Nach § 52 Abs 1 StGB ist es Aufgabe des Bewährungshelfers, dem Rechtsbrecher zu einer Lebensführung und Einstellung zu verhelfen, die diesen in Zukunft von der Begehung mit Strafe bedrohter Handlungen abzuhalten vermag. Hilfsbedürftigkeit iSd § 37 BAO (oder auch ein gemeinnütziger Zweck iSd § 8 Z 2 KommStG) wird damit nicht angesprochen. Nur soweit es (dazu) nötig ist, hat der Bewährungshelfer – nach § 52 Abs 1 Satz 3 StGB – den Rechtsbrecher bei seinen Bemühungen zu unterstützen, wesentliche Lebensbedürfnisse zu decken, insbesondere Unterkunft und Arbeit zu finden. Auch der Gesetzgeber geht damit davon aus, dass Hilfsbedürftigkeit (iSd § 37 BAO) nicht jedenfalls gegeben ist.

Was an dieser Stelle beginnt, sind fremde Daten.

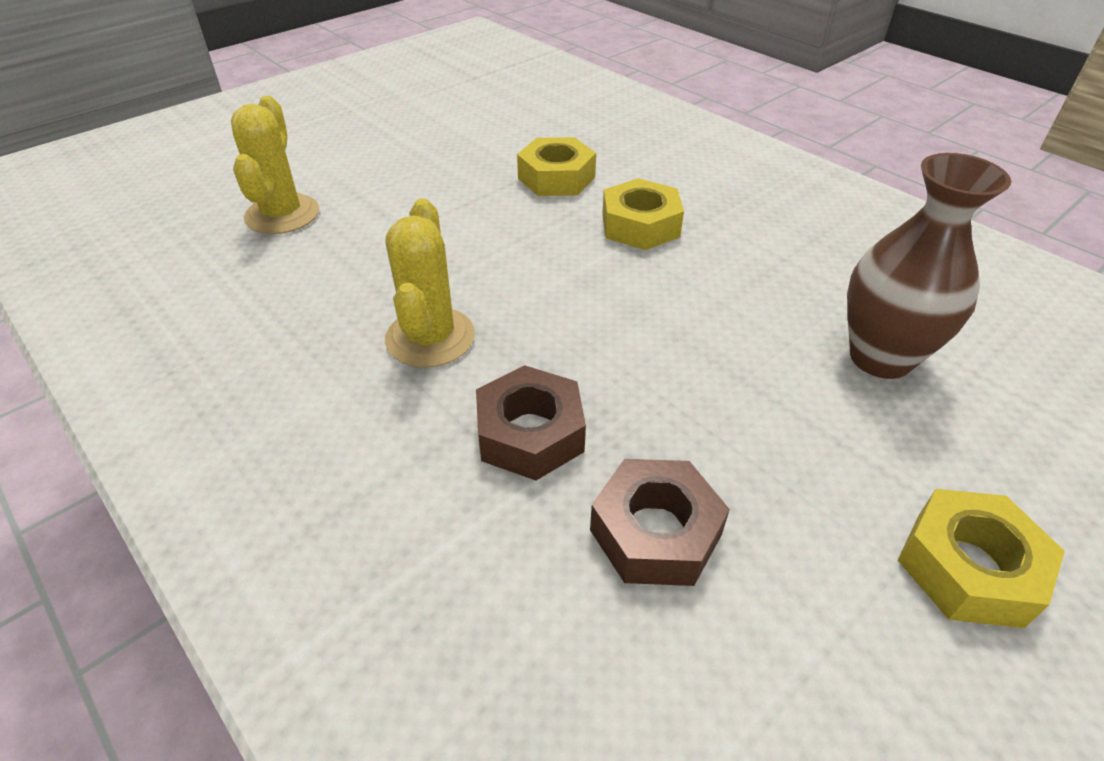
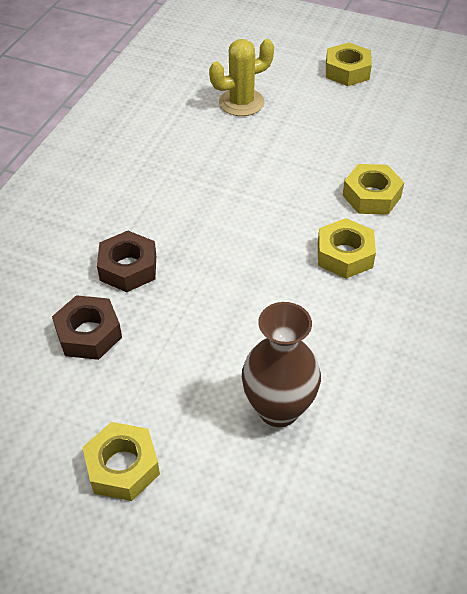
camera: 65 degrees right, 5 degrees up
(326, 126) = (347, 71): none -> yellow nut
(430, 338) = (176, 204): yellow cactus -> none

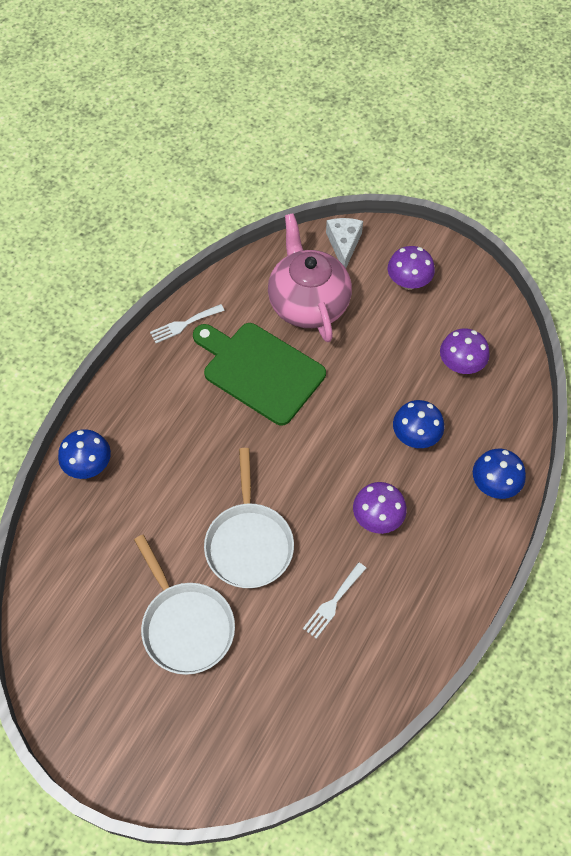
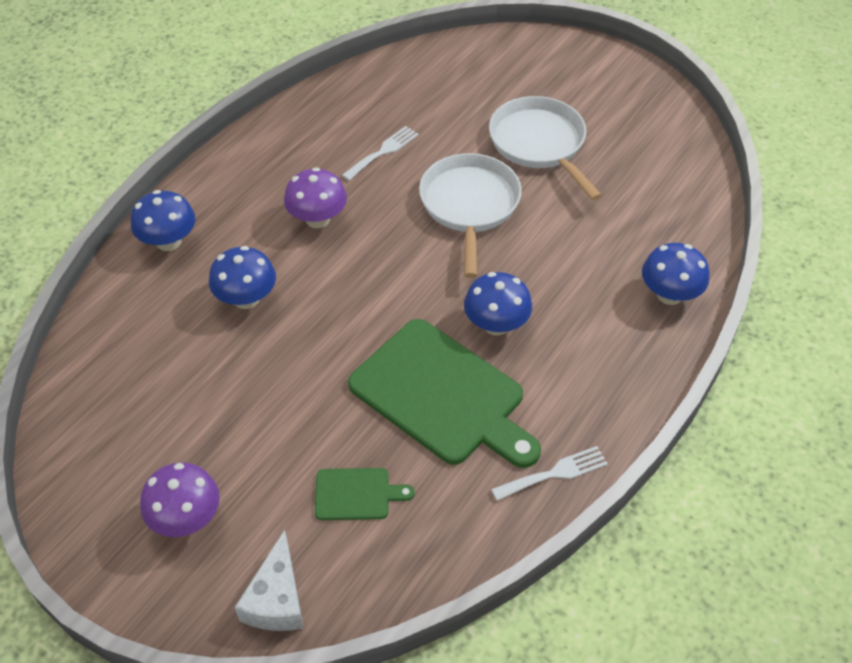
camera: 175 degrees left, 10 degrees down
(223, 428) = (496, 324): none -> blue mushroom
(308, 303) = (356, 494): pink teapot -> green cutting board
(461, 364) = (153, 383): purple mushroom -> none

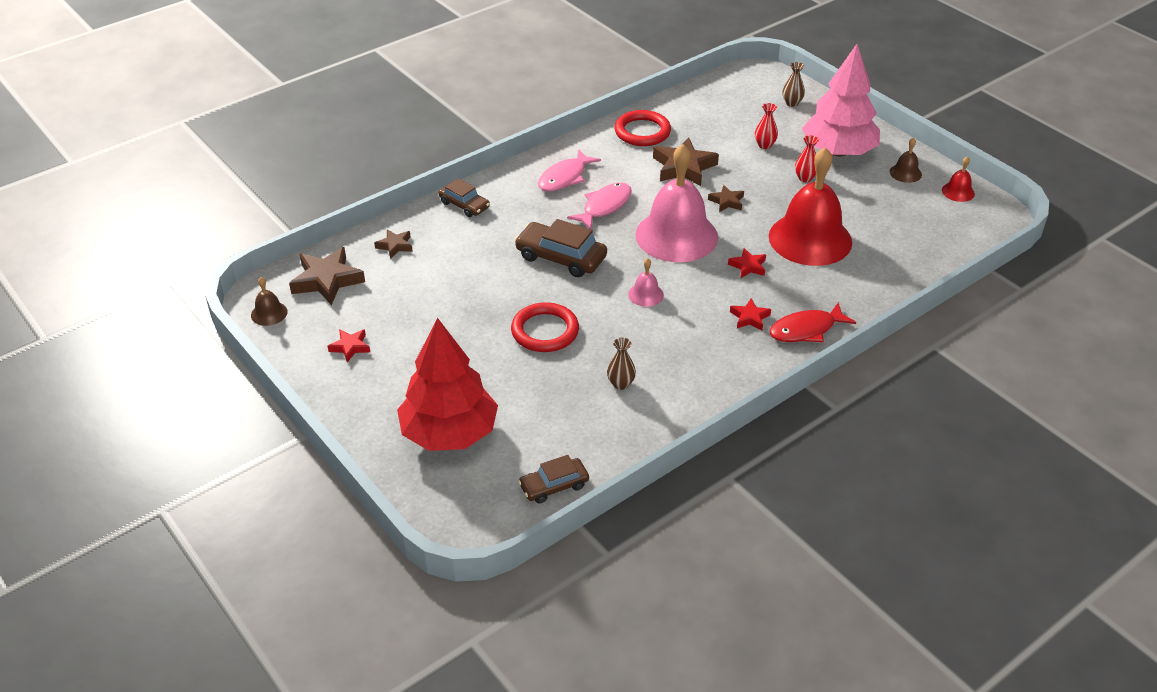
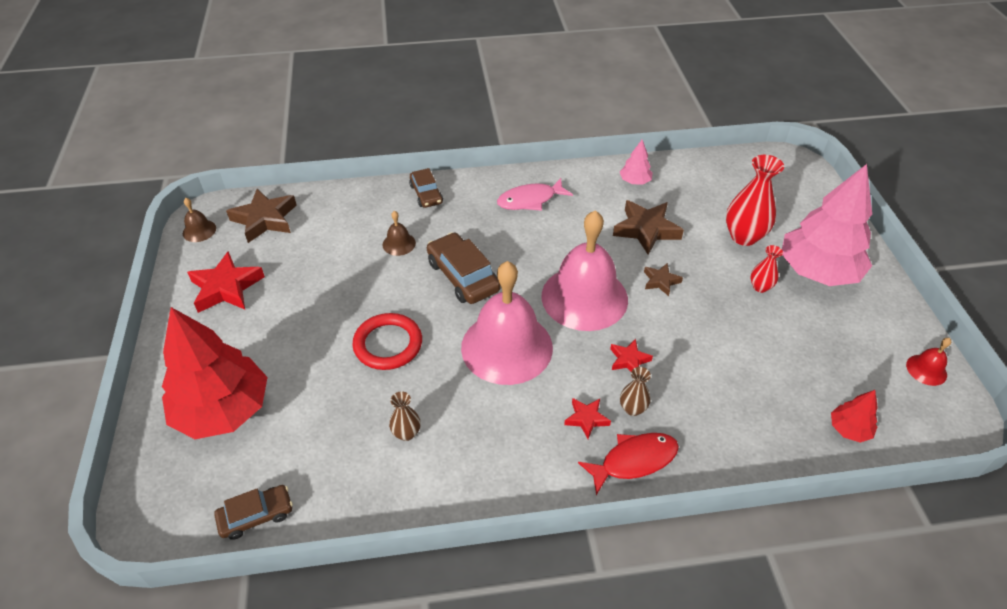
camera: 30 degrees right, 5 degrees up
(350, 347) = (226, 288): red star -> red star, size x1.86
(395, 246) = (341, 210): brown star -> none
(554, 486) = (256, 515): brown car -> brown car turned 150 degrees clockwise
(604, 206) = (542, 241): pink fish -> none
(642, 132) = (634, 181): red ring -> pink tree
(645, 294) = (507, 347): pink bell -> pink bell, size x2.45
(764, 145) = (744, 236): red vase -> red vase, size x1.90
(792, 103) = (804, 203): brown vase -> brown vase (632, 409)
(806, 330) = (634, 461): red fish -> red fish turned 150 degrees clockwise
(810, 239) = (716, 356): red bell -> none
(905, 173) = (877, 323): brown bell -> brown bell (399, 244)
(934, 250) = (849, 429): none -> red tree

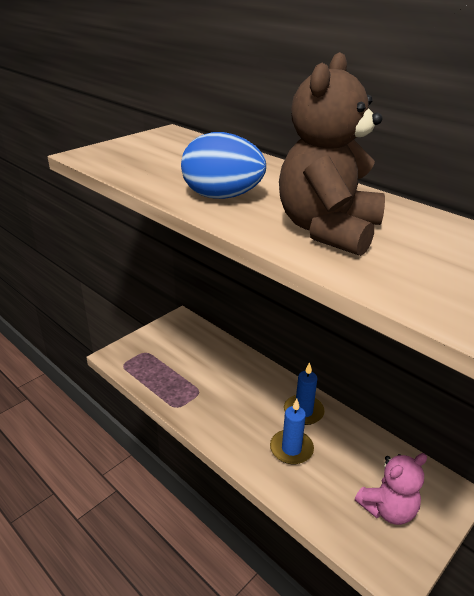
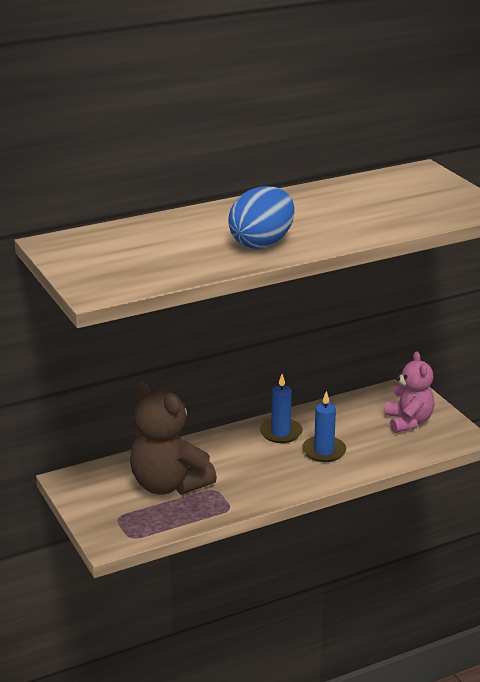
camera: 70 degrees left, 5 degrees down
(328, 230) = (349, 218): brown teddy bear -> brown teddy bear (168, 485)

Eine nähere Bestimmung des begünstigungsfähigen Bereichs der Höhe nach kommt grundsätzlich auch im Schätzungswege in Betracht.

Eine Festsetzung nach § 201 BAO hat nur dann zu ergehen, wenn die Behörde von der eingereichten Erklärung abweicht; bei völliger Steuerbefreiung wäre daher im vorliegenden Fall der Bescheid über die Festsetzung der Kommunalsteuer ersatzlos zu beheben.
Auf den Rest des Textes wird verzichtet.